To that end, the Undergraduate Senate should add a sixth individual to the list of professors they called out by name as having “committed heinous acts of sexual violence” for which they should be fired and stripped of honors: Dr. Mark Perlroth, emeritus faculty in the Department of Medicine. Dr. Perlroth’s egregious alleged harassment of a student and later intern — infamous enough to be featured in the New York Times decades before #MeToo — resulted in him being censured by the university. Nonetheless, he subsequently resumed his prior duties, which included over a decade of additional service on the med school admissions panel.

While Dr. Perlroth’s harassment may seem like ancient history, precedent exists from other institutions for stripping emeritus status of faculty for long passed misconduct. While only a symbolic gesture, it would nevertheless be an important one, signaling that sexual predators among the physicians and scientists of the medical school are not immune to full culpability and consequences.

Had Dr. Perlroth been adequately punished thirty years ago, his colleagues Drs. Montoya and Giacomini, among others, would have felt less emboldened to subsequently commit their own horrible acts. Deterrence is a critical component of punishment. When punishment from prior acts is too lenient, deterrence against future acts will be inadequate.

It is important for the university and School of Medicine to conduct a fair and confidential investigation into any accusation of sexual misconduct by faculty, via a consistent and transparent process. This includes ample opportunity for the accused to defend themselves.

However, once that investigation has been completed, if the accusation is found to have merit, three things must occur: First, punishment proportional to the misconduct needs to be handed out. Second, the identity of the perpetrator and the nature of their misconduct should be made public to the extent possible while simultaneously protecting the identity of the victims. Third, victims need to be supported and protected against retaliation.
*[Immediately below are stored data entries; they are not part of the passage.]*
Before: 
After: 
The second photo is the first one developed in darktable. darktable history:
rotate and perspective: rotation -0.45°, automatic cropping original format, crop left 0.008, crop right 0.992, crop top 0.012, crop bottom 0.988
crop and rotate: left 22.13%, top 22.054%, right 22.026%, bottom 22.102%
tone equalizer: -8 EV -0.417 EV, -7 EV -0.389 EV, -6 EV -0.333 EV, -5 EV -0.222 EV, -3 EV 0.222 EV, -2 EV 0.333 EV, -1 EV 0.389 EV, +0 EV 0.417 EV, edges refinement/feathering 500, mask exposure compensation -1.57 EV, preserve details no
Our institution failed on these actions with Perlroth thirty years ago, and it continues to fail with perpetrators today.

While combating sexual violence is everyone’s responsibility, there is only so much that faculty members can do as individuals. Even when we feel adequately trained and empowered to report acts of misconduct, doing so can feel like a game of whack-a-mole. One perpetrator is sanctioned or quietly leaves, and another shows up somewhere else.

As part of a broader plan for the University and School of Medicine to address sexual misconduct, there must be sufficient, proportional and public punishment of faculty who have violated our community’s standards around this issue. This change will provide victims a greater sense of support, validation and justice; it will empower bystanders to report witnessed incidents; and it will help deter would-be perpetrators from future acts of misconduct.

Eric Strong is a hospitalist and a Clinical Associate Professor at the School of Medicine. He first joined the Stanford community as a medical intern in 2003.